Il lui reste à vivre la plus douloureuse épreuve de toute sa vie. En vertu du décret du 29 Mars 1880, le préfet de l’Yonne, Maulmont, un serrurier et un charpentier requis, quatre brigades de gendarmerie et 15 soldats en armes du 82ème RI d’Auxerre, mobilisés pour « prêter main-forte » (sic) viennent expulser les moines.
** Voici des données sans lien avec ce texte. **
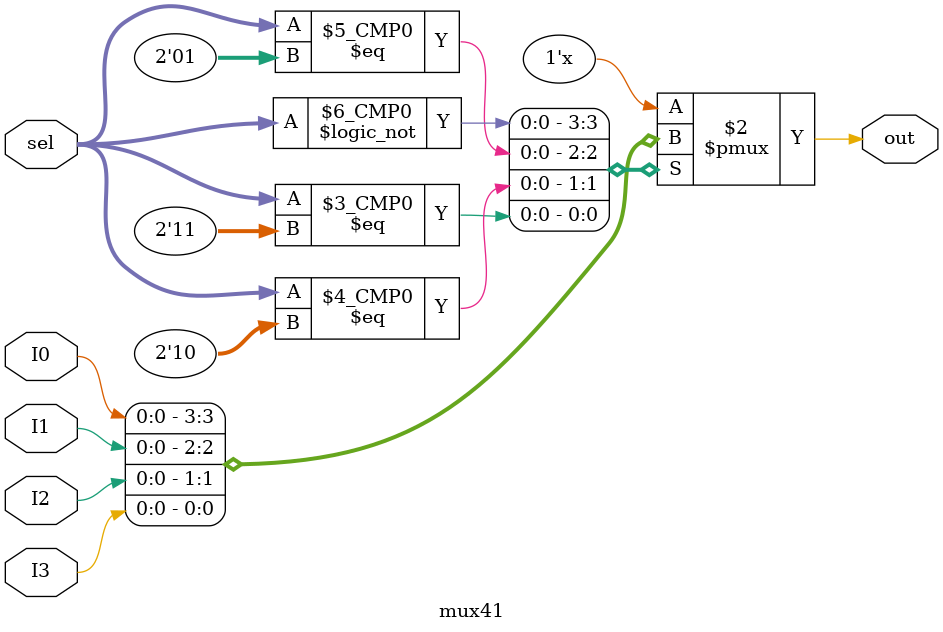
<source format=v>
`timescale 1ns / 1ps


module mux41(out, I0, I1, I2, I3, sel);
input I0, I1, I2, I3;
input [1:0]sel;
output out;
reg out;

always @(I0, I1, I2, I3, sel)
    begin
        case (sel)
         2'b00: out = I0;
         2'b01: out = I1;
         2'b10: out = I2;
         2'b11: out = I3;
         default: out = 0;
        endcase
    end
endmodule

</source>
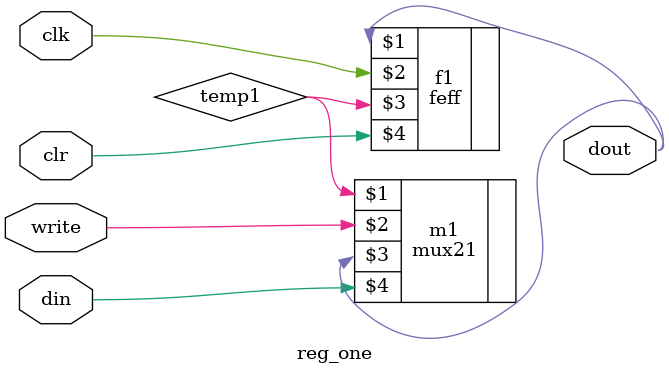
<source format=v>
`timescale 1ns / 1ps
module reg_one(dout, din, write, clr, clk);
		output dout;
		input din, write, clr, clk;
		wire temp1;
		
		feff f1(dout, clk, temp1, clr);
		mux21 m1(temp1, write, dout, din);
		


endmodule

</source>
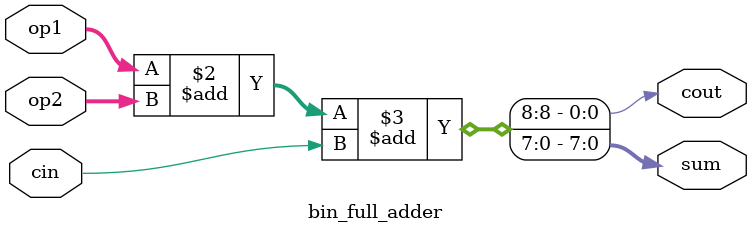
<source format=sv>
module optimal_add_sub #(
  parameter DATA_WIDTH = 8
) (
  input  logic [DATA_WIDTH-1:0] op1,
  input  logic [DATA_WIDTH-1:0] op2,
  input  logic ctrl, // 0/1 = ADD/SUB
  output logic [DATA_WIDTH-0:0] result
);
  
  logic cout;
  logic [DATA_WIDTH-1:0] sum;
  // Full-Addrer
  bin_full_adder #(
    .DATA_WIDTH (DATA_WIDTH)
  ) bin_full_adder_inst (
    .op1  (op1),
    .op2  ({DATA_WIDTH{ctrl}} ^ op2),
    .cin  (ctrl),
    .sum  (sum),
    .cout (cout)
  );
  assign result = {cout,sum};
  
endmodule

module bin_full_adder #(
  parameter DATA_WIDTH = 8
) (
  input  logic [DATA_WIDTH-1:0] op1,
  input  logic [DATA_WIDTH-1:0] op2,
  input  logic cin,
  output logic [DATA_WIDTH-1:0] sum,
  output logic cout
);
  
  always_comb begin
    {cout,sum} = op1 + op2 + cin;
  end
  
endmodule

</source>
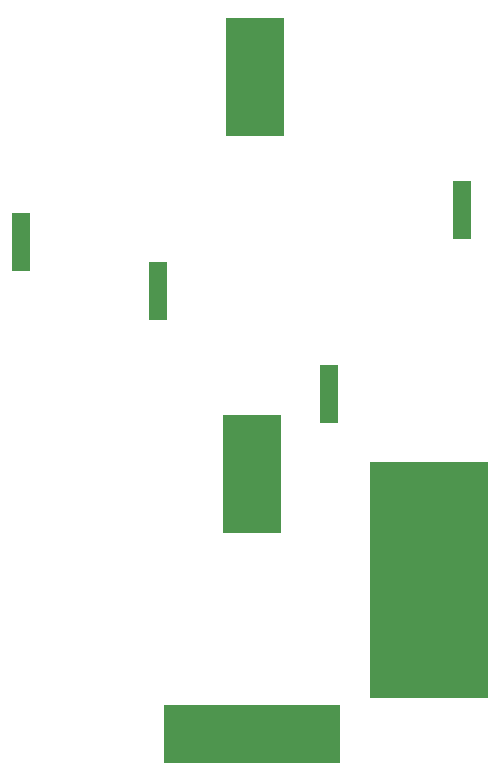
<source format=gbp>
G04 #@! TF.GenerationSoftware,KiCad,Pcbnew,(6.0.4-0)*
G04 #@! TF.CreationDate,2022-07-20T07:57:21-04:00*
G04 #@! TF.ProjectId,80m_Tx_Antenna,38306d5f-5478-45f4-916e-74656e6e612e,rev?*
G04 #@! TF.SameCoordinates,Original*
G04 #@! TF.FileFunction,Paste,Bot*
G04 #@! TF.FilePolarity,Positive*
%FSLAX46Y46*%
G04 Gerber Fmt 4.6, Leading zero omitted, Abs format (unit mm)*
G04 Created by KiCad (PCBNEW (6.0.4-0)) date 2022-07-20 07:57:21*
%MOMM*%
%LPD*%
G01*
G04 APERTURE LIST*
%ADD10R,5.000000X10.000000*%
%ADD11R,10.000000X20.000000*%
%ADD12R,15.000000X5.000000*%
%ADD13R,1.524000X5.000000*%
G04 APERTURE END LIST*
D10*
X122240000Y-82470000D03*
X122050000Y-116050000D03*
D11*
X137050000Y-125050000D03*
D12*
X122050000Y-138050000D03*
D13*
X139785380Y-93659240D03*
X128538260Y-109275160D03*
X102460500Y-96397360D03*
X114080580Y-100532480D03*
M02*

</source>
Les portes sont enfoncées, les cellules crochetées une à une, les religieux jeunes, vieillards, infirmes sont arrachés de force et jetés dehors, malgré les énergiques protestations du prieur, dom Etienne, entouré par maître Brisson avoué, Jacquinet, huissier, le comte de Chastellux, Remacle, avocat à Auxerre, une foule de curée et d’amis.

L’abbé Gilbert Adam, installé dans la cellule du Père Abbé crie : « Je suis ici chez moi, il faudra la violence pour m’en arracher et m’en faire sortir » ; et, à l’approche du gendarme qui était fort et de haute taille, il dit « Je suis aumônier militaire, j’étais à Gravelotte et j’ai rang de capitaine, j’ai droit à deux gendarmes ». Il obtient ses deux gendarmes.

Les scellés sont apposés sur l’église et on laisse comme gardiens le Père abbé, le Prieur et le Père François-Xavier, en qualité de propriétaires. Les proscrits sont recueillis par des amis, avant de prendre le chemin de l’exil (5 Novembre 1880). Ils sont accueillis en Angleterre à Buckfast-Abbey (Devon) en ruines, dans des bâtiments devenus résidence privée sous Henri VIII d’Angleterre, où il célèbre une première messe le 21 Novembre 1883, et en Belgique à Kain-la-Tourbe (/Tournay) et à Heide (/Malines).